1. Vollständige Virtualisierung:Diese Art der Servervirtualisierung erzeugt mehrere VMs, die vollständig voneinander isoliert sind. Jede VM agiert unabhängig, ohne Kenntnis von den anderen VMs auf dem Host-Server. Der Hypervisor, auch Bare-Metal-Hypervisor genannt, wird direkt auf der physischen Hardware installiert. Er fungiert als Schicht zwischen der Hardware und den VMs, jede mit ihrem eigenen eindeutigen Betriebssystem. Diese Konfiguration ermöglicht eine hohe Isolation und Sicherheit, kann jedoch aufgrund des Ressourcenbedarfs des Hypervisors manchmal zu langsameren Leistungen führen.

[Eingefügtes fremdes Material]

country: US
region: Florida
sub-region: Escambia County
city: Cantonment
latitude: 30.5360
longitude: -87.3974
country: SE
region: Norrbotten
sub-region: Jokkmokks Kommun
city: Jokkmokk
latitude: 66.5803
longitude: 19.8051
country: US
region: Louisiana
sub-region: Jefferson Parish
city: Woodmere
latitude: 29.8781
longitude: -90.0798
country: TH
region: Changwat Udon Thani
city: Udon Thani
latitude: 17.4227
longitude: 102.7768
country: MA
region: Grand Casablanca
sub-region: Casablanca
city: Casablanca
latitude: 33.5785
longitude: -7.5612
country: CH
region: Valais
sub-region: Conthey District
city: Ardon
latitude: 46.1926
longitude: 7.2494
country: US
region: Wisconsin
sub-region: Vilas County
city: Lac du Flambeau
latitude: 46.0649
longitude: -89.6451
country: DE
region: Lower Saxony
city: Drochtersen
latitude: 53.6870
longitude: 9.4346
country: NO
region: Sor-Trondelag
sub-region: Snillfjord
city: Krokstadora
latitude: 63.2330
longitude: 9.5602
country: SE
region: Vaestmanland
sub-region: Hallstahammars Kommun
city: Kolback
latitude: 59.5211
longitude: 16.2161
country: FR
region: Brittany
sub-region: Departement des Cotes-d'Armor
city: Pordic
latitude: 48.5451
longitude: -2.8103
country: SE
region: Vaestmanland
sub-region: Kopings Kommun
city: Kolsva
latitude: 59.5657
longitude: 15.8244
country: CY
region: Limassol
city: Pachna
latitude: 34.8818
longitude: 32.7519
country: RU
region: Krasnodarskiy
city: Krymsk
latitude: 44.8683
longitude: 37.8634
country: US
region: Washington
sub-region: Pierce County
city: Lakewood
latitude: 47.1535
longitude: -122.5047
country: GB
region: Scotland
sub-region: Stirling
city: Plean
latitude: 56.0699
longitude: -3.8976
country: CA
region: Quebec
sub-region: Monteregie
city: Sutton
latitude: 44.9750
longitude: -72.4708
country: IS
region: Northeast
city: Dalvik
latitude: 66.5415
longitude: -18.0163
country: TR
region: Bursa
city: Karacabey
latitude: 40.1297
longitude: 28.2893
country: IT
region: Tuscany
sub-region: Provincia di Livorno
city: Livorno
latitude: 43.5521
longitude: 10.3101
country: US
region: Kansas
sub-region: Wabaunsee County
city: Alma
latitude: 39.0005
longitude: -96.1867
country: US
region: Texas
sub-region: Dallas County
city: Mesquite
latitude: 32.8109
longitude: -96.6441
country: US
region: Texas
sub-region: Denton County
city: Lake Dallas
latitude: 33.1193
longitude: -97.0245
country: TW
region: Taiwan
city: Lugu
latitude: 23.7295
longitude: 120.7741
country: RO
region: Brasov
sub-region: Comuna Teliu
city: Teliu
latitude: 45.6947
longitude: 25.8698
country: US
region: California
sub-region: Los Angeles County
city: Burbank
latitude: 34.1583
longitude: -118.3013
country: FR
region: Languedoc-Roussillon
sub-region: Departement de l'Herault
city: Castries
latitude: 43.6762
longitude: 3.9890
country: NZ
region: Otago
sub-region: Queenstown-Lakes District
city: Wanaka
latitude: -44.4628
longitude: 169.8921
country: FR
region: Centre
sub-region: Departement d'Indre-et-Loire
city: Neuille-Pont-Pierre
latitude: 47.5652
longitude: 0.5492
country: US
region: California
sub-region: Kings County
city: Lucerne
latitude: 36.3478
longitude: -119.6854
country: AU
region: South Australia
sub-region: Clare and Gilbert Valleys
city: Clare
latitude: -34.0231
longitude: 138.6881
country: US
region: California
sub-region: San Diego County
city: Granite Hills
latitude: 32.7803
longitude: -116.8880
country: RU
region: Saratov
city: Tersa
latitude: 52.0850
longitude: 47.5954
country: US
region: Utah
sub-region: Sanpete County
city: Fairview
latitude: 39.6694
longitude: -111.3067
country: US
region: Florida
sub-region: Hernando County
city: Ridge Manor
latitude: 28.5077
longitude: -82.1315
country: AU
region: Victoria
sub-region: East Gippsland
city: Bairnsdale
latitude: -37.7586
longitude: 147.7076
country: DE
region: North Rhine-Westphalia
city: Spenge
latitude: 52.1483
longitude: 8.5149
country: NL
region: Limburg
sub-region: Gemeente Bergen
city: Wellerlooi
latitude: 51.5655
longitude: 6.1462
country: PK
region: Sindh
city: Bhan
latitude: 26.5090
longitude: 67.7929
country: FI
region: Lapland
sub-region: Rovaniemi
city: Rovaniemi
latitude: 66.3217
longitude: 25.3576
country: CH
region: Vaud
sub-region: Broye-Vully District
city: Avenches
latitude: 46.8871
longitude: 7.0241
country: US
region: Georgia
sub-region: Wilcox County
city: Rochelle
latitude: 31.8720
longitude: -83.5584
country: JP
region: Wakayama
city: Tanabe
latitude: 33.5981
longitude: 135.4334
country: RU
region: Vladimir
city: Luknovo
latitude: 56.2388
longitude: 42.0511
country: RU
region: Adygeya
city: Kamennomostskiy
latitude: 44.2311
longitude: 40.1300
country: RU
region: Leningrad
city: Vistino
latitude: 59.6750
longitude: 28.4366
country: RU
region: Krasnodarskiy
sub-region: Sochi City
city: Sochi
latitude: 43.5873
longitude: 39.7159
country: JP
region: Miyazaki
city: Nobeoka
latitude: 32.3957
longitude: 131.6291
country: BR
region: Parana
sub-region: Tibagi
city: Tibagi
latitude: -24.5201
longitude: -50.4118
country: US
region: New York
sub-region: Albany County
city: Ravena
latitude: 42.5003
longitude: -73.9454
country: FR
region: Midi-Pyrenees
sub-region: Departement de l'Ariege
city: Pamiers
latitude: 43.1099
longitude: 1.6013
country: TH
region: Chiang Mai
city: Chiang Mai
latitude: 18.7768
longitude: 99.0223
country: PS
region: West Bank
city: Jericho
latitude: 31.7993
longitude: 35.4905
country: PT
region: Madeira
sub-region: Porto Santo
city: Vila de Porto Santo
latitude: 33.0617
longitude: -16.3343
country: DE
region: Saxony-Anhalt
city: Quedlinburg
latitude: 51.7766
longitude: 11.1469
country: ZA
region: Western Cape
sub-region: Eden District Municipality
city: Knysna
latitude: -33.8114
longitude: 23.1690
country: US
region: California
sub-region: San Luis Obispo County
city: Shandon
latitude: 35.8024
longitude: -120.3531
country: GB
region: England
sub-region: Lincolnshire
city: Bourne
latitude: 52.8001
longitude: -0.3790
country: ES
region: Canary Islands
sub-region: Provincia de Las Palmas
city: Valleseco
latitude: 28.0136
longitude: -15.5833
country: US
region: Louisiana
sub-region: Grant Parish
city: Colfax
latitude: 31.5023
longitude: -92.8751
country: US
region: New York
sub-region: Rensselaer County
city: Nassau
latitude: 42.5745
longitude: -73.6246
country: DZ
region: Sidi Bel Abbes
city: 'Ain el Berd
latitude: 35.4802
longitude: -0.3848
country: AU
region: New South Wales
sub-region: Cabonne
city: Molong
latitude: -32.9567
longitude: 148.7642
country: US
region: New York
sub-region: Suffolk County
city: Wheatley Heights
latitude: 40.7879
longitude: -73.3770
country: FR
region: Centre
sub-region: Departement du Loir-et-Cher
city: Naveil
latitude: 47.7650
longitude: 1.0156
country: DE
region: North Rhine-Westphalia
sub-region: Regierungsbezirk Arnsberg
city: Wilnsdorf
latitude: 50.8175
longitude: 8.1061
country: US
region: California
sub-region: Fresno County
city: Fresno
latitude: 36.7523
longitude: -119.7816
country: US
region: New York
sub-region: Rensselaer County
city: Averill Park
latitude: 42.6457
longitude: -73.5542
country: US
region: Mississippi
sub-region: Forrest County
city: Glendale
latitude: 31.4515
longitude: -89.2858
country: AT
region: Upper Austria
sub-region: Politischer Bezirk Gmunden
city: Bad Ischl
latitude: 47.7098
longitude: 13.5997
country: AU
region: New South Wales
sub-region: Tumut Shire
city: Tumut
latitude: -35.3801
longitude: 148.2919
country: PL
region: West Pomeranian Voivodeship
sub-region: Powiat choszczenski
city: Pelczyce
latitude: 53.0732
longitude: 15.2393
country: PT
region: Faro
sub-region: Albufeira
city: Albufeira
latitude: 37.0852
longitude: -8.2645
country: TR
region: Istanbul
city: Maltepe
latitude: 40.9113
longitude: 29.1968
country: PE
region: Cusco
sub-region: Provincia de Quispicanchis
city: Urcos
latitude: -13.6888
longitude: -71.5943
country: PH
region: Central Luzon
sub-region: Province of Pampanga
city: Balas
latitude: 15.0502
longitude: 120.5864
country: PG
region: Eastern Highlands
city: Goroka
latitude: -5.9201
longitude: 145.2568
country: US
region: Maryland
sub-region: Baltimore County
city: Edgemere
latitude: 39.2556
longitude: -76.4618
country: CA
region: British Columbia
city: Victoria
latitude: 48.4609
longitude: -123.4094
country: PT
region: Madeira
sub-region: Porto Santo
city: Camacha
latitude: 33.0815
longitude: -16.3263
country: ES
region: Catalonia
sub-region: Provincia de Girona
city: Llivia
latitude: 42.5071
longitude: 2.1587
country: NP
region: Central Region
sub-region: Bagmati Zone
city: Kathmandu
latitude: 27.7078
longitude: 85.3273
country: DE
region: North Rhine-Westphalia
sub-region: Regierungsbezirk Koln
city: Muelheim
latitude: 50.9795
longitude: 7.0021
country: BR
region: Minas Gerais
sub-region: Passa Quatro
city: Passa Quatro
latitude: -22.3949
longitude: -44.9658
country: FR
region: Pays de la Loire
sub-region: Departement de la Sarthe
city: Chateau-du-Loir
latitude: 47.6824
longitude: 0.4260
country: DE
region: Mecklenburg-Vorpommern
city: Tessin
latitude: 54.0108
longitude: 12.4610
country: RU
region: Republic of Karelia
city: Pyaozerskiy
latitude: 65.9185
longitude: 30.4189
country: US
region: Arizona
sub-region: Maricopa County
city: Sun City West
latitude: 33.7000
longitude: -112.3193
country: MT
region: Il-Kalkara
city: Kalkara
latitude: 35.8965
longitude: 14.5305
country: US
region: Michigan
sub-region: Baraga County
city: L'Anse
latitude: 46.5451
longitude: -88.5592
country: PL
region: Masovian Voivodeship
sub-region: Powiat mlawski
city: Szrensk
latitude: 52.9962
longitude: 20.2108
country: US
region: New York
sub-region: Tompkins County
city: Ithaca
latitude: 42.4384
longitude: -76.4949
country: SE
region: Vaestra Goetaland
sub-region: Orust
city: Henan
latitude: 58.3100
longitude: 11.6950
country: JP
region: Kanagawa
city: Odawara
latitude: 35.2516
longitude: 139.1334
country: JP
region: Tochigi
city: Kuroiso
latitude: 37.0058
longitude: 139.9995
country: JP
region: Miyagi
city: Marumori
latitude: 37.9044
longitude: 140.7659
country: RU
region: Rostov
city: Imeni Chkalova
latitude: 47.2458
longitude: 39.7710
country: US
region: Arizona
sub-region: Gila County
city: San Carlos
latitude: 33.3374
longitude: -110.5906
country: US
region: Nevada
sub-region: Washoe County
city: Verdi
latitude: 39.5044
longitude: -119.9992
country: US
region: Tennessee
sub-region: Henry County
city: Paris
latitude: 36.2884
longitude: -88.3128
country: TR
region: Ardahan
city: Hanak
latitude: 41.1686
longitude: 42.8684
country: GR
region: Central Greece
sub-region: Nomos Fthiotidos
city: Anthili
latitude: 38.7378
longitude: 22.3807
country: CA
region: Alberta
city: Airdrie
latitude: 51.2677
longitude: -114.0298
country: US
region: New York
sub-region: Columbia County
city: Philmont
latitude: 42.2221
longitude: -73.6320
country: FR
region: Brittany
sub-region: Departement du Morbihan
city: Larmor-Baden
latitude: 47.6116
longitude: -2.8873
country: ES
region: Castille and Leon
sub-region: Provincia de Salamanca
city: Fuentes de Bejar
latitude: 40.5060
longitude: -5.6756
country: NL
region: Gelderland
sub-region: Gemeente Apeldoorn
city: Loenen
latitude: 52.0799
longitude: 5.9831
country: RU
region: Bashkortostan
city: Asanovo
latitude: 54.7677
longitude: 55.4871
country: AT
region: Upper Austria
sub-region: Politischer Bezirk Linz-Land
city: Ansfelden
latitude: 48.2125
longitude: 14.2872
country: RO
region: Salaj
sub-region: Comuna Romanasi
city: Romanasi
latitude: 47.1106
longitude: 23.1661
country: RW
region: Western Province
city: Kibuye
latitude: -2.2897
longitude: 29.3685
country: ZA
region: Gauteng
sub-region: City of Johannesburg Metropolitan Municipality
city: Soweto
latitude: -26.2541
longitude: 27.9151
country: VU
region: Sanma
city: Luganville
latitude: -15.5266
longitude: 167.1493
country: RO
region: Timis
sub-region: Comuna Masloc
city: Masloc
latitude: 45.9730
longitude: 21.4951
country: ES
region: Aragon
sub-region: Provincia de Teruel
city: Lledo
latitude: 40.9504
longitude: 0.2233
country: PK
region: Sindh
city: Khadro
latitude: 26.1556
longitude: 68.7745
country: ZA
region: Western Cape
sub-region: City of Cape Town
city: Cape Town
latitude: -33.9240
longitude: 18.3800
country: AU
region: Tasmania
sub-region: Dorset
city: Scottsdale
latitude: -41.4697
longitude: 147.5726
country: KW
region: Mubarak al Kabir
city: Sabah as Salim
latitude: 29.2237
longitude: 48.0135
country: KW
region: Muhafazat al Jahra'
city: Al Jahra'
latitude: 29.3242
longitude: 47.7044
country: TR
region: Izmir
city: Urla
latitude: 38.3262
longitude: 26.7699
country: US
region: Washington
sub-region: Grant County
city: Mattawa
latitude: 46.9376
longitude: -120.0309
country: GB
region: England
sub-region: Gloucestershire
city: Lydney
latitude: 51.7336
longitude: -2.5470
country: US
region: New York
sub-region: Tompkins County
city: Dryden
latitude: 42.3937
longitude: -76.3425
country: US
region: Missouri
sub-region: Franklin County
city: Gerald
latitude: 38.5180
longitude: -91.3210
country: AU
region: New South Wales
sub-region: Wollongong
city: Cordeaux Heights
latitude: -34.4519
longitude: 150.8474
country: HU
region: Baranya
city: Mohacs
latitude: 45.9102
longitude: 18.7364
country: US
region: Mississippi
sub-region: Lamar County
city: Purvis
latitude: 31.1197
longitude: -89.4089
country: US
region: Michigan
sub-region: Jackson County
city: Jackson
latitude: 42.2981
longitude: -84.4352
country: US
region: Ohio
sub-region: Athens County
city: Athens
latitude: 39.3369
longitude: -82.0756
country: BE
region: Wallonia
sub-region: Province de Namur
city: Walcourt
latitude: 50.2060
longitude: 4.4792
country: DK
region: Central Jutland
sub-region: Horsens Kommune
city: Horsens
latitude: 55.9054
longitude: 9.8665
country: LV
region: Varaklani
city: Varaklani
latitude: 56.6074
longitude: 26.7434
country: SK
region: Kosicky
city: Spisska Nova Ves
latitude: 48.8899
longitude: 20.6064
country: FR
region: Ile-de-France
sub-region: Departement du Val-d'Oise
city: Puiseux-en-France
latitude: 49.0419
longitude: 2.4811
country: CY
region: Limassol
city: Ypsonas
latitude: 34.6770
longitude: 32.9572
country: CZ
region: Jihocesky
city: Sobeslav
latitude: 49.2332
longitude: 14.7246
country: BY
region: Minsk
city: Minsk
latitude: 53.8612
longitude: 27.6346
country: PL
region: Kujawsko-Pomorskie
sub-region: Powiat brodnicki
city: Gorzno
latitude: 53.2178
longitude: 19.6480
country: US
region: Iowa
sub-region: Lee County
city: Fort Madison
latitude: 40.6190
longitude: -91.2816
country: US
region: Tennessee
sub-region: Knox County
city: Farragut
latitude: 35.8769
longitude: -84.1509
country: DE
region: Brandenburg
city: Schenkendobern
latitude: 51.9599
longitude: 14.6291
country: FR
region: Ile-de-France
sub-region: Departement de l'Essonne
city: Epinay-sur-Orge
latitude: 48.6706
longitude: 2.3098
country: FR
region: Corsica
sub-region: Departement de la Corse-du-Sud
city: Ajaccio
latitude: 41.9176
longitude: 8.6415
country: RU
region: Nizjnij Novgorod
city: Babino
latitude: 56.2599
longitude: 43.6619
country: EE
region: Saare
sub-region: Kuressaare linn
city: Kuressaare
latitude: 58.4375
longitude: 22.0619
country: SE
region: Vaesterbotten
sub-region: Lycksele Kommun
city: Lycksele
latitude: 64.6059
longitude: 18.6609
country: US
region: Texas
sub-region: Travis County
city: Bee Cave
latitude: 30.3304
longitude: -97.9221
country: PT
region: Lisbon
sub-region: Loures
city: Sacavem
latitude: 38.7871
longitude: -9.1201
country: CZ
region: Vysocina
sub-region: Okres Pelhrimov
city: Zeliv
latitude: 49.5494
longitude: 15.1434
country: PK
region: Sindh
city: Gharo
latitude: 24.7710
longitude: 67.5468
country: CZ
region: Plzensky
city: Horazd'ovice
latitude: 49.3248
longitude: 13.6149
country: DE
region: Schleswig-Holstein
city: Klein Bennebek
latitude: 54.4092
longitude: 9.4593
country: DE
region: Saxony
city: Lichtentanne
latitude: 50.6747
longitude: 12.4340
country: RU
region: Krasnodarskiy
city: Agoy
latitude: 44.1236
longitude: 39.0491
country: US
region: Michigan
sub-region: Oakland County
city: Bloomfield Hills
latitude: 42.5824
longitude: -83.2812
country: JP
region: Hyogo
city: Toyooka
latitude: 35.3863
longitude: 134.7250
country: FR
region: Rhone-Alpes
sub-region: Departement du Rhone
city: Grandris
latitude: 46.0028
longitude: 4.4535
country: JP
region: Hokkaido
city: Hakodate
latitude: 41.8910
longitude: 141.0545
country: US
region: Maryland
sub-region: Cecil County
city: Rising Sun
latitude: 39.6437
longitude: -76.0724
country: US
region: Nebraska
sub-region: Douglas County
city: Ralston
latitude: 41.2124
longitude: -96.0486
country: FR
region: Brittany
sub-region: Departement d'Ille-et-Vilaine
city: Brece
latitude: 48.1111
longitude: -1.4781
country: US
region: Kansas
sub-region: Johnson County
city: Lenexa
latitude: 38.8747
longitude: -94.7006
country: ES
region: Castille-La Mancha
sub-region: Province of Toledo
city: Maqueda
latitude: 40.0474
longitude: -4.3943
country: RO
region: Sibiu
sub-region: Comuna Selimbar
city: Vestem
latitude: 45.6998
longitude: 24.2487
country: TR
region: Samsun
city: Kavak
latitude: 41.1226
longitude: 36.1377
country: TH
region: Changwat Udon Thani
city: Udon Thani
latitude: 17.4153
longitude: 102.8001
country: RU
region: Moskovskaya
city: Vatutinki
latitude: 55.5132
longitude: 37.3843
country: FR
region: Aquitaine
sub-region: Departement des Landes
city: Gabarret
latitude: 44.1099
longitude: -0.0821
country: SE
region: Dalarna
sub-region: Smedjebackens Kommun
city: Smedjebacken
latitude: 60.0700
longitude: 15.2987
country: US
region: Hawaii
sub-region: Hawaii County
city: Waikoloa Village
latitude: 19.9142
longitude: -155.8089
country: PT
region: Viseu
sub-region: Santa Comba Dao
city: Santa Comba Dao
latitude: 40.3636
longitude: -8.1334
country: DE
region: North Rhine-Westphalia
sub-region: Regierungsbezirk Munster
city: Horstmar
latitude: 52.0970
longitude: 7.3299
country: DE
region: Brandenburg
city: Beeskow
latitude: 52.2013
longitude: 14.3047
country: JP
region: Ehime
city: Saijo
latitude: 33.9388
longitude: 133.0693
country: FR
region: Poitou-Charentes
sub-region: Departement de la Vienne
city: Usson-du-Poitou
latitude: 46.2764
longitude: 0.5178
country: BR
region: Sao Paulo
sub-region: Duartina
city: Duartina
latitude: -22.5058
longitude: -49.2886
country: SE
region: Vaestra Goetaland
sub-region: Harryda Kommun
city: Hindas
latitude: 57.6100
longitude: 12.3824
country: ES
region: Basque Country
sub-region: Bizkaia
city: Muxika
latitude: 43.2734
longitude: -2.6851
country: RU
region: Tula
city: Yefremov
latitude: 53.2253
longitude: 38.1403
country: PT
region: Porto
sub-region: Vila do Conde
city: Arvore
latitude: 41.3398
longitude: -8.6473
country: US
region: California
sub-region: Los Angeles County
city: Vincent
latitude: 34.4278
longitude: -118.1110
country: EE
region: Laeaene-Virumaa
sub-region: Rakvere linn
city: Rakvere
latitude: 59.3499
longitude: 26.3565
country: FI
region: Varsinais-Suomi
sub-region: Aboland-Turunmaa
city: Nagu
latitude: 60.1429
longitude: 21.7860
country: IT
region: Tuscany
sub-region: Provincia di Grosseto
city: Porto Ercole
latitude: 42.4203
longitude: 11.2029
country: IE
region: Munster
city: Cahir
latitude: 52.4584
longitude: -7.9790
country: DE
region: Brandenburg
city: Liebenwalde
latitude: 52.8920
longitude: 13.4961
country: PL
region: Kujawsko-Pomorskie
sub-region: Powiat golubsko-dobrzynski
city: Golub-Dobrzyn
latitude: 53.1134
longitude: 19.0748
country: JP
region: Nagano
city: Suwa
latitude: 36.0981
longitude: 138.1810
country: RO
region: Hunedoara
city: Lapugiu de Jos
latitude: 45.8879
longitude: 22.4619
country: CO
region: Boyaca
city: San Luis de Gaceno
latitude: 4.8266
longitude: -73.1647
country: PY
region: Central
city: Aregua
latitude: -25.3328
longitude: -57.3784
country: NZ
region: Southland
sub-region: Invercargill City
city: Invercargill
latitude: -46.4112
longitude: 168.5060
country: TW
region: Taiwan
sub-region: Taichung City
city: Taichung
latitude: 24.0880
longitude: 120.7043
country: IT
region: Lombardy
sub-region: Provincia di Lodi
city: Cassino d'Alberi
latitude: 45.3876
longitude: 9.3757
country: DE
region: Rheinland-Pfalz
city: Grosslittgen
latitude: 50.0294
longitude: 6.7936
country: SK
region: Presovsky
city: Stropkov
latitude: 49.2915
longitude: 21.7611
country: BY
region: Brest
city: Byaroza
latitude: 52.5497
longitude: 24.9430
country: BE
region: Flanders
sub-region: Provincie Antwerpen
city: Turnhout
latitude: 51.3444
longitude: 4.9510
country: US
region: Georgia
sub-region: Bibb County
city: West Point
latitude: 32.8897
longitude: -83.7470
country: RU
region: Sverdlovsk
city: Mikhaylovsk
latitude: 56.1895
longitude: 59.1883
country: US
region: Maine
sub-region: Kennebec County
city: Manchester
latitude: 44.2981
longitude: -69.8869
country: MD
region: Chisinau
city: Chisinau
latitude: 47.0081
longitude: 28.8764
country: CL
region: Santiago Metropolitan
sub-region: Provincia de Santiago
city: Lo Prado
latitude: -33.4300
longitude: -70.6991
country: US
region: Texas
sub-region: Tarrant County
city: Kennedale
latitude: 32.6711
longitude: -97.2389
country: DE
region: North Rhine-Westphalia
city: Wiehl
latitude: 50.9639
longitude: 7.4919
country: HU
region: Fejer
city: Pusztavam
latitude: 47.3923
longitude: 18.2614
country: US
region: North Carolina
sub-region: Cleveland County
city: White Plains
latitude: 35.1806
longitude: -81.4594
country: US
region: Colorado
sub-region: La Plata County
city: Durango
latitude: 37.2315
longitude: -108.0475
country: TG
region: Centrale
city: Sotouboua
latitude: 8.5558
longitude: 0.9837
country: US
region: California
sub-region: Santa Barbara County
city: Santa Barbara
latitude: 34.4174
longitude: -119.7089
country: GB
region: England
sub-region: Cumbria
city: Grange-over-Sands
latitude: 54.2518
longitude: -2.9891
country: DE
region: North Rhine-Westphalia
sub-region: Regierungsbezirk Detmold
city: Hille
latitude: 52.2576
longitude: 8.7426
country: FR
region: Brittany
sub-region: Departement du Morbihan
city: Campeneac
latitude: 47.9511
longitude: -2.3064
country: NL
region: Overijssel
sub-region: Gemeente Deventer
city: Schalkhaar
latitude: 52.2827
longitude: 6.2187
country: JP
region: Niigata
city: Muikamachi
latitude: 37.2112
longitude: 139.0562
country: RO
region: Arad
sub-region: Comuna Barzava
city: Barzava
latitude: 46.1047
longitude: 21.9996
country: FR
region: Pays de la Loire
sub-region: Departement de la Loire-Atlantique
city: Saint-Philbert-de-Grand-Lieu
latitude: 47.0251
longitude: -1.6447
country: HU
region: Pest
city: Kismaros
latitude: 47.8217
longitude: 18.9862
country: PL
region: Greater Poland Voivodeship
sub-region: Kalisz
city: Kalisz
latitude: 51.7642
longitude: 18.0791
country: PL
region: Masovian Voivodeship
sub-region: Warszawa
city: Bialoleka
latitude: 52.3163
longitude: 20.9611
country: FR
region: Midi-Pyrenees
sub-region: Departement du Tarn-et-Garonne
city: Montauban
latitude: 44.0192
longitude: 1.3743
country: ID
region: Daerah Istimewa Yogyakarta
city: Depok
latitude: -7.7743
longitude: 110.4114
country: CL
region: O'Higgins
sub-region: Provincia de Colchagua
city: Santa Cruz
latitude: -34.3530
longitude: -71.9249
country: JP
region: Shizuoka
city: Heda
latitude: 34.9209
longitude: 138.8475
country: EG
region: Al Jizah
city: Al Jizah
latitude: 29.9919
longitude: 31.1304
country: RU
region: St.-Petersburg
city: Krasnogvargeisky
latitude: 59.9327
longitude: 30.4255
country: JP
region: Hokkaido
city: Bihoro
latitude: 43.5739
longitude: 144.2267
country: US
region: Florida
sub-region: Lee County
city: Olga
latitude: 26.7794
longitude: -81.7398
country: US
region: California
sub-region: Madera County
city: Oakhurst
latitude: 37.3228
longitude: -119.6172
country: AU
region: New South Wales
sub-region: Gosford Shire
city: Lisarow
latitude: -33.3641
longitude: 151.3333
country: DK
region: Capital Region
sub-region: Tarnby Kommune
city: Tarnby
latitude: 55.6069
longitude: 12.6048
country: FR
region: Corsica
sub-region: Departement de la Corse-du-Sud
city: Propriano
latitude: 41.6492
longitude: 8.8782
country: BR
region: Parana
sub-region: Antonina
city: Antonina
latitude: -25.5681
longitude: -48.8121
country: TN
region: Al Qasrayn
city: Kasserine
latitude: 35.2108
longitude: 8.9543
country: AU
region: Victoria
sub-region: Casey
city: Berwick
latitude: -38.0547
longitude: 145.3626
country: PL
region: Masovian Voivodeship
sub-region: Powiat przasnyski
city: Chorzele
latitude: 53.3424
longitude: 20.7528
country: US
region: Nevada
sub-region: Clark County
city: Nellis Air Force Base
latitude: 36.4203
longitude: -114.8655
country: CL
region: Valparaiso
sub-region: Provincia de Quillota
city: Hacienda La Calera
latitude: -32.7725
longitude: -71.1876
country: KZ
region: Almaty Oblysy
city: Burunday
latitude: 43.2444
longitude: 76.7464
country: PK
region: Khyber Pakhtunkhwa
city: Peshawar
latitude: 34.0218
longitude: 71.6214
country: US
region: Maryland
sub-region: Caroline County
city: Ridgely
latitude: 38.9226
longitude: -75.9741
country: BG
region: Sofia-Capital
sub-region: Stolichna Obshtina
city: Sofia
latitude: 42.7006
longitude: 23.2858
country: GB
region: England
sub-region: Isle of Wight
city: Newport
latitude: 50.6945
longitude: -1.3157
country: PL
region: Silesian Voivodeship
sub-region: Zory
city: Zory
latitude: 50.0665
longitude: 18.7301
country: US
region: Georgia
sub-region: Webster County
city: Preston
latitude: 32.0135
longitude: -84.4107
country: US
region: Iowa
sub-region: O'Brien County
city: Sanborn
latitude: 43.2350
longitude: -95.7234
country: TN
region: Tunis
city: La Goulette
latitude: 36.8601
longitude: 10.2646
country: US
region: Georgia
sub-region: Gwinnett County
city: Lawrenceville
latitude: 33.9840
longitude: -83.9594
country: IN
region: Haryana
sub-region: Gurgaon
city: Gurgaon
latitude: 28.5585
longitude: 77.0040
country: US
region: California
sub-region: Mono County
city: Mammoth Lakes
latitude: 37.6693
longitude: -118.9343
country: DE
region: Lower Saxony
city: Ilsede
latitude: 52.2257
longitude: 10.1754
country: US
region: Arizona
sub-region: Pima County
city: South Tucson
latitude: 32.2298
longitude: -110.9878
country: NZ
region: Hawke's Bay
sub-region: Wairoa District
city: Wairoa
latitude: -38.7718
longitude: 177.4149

2. Paravirtualisierung:Im Gegensatz zur vollständigen Virtualisierung ermöglicht die Paravirtualisierung den VMs, teilweise voneinander zu wissen und über das Netzwerk zusammenzuarbeiten. Diese Virtualisierungsart reduziert die Arbeitslast des Hypervisors, da die VMs selbst bei der Ressourcenzuweisung helfen. Die Paravirtualisierung erfordert, dass der Host-Server ein Betriebssystem hat, das mit dem Hypervisor über Hypercall-Befehle zusammenarbeitet. Diese Konfiguration wurde entwickelt, um Leistungsprobleme früherer Bare-Metal-Hypervisoren zu lösen, ist jedoch heute weniger verbreitet, da moderne Server die Unterstützung für vollständige Virtualisierung verbessert haben.

3. Betriebssystemvirtualisierung:Auch als gehostete Virtualisierung bekannt, eliminiert diese Art die Notwendigkeit eines traditionellen Hypervisors. Stattdessen übernimmt das Betriebssystem des Host-Servers die Virtualisierungsaufgaben. Alle VMs müssen dasselbe Betriebssystem wie der Host verwenden und teilen sich dessen gemeinsame Binärdateien und Bibliotheken. Die Betriebssystemvirtualisierung kann eine große Anzahl von VMs auf einem einzelnen Server mit weniger Ressourcen unterstützen, was sie zu einer effizienten Option macht. Allerdings hat sie einen großen Nachteil: Sie stellt einen einzigen Fehlerpunkt dar. Wenn das Host-Betriebssystem ausfällt oder kompromittiert wird, sind alle VMs betroffen, was zu weitreichenden Ausfallzeiten führen kann.